Welcome back, everyone!

Today, we're going to tackle a pretty easy and popular LeetCode question – inverting a binary tree.

This problem is a fantastic way to understand the fundamentals of tree traversal and recursion.

So, let's dive right in.

Problem Overview

The task at hand is quite simple: given the root of a binary tree, we need to invert the tree and return its root.

But what does "inverting a binary tree" mean?

Well, it's all about swapping the positions of the nodes in the tree.

The root remains the same, but its left and right children are swapped.

Let's look at an example:

Example 1:

Input:

4
/
2 7
/ /
1 3 6 9

Output:

4
/
7 2
/ /
9 6 3 1

As you can see, we've taken the left child (2) and the right child (7) of the root and swapped their positions.

This inversion process is applied recursively to all the subtrees as well.

Understanding Constraints

Before we dive into the solution, let's briefly discuss the constraints:

  • The number of nodes in the tree is in the range [0, 100].
  • The value of each node (Node.val) is between -100 and 100. Now that we have a clear understanding of the problem, let's explore different approaches to solving it.

Invert Binary Tree LeetCode Problem Solution

1. Bruteforce Approach

One way to solve this problem is by performing a depth-first search (DFS) and inverting the tree using recursion.

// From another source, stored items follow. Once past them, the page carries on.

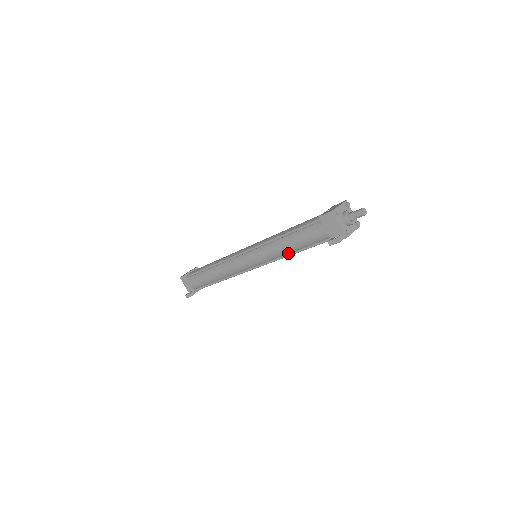
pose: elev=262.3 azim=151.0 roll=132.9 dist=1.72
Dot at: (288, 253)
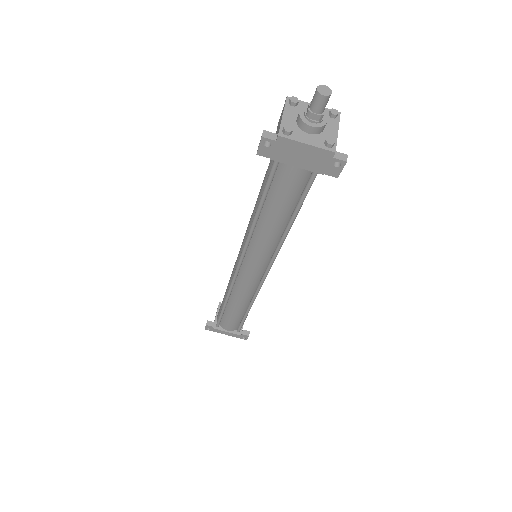
Dot at: (255, 218)
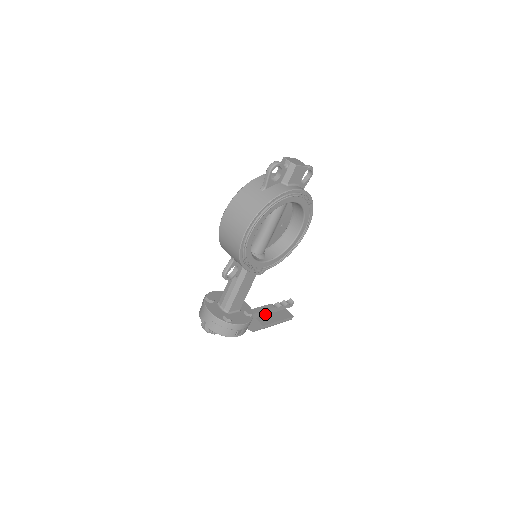
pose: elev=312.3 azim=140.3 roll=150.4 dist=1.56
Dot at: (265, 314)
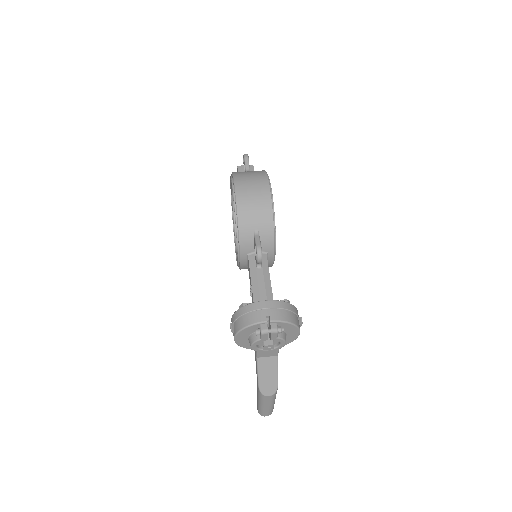
Dot at: occluded
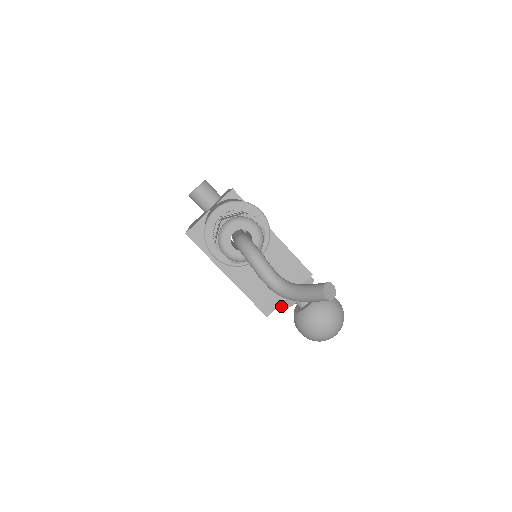
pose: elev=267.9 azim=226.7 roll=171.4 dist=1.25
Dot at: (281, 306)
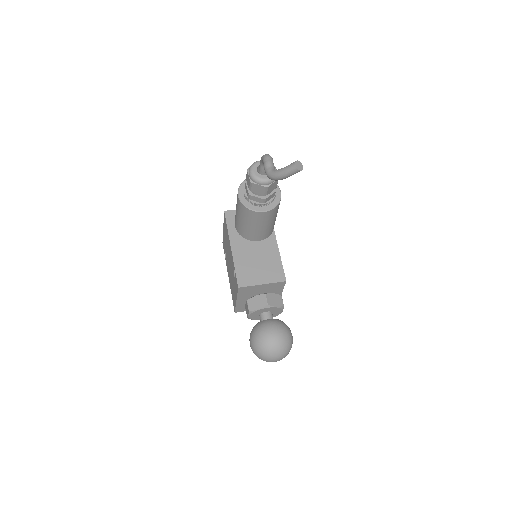
Dot at: (250, 307)
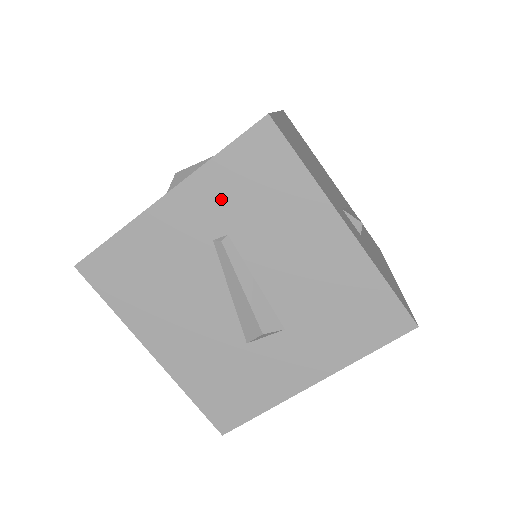
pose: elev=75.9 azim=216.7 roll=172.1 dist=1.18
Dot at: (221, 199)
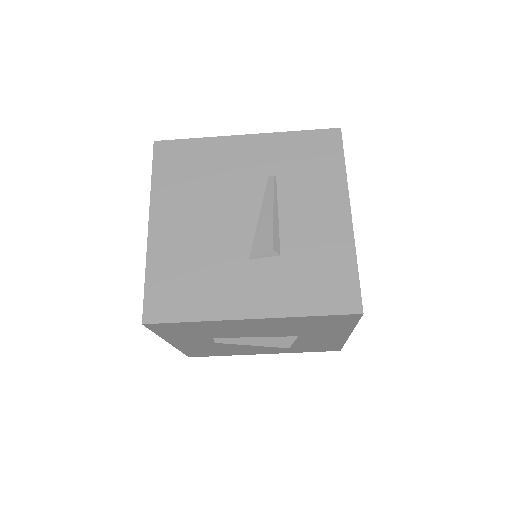
Dot at: (188, 337)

We'll start with the base case:

def invertTree(self, root: Optional[TreeNode]) -> Optional[TreeNode]:
    # Base case: If the root is None, return None.

if not root:
        return None

If the root is not None, we swap the positions of its left and right children:

    # Swap the children
    root.left, root.right = root.right, root.left

Now, we make two recursive calls to invert the left and right subtrees:

    # Recursively invert the left subtree
    self.invertTree(root.left)
    
    # Recursively invert the right subtree
    self.invertTree(root.right)

Finally, we return the root:

    return root

That's it!

With this approach, we recursively invert the entire binary tree.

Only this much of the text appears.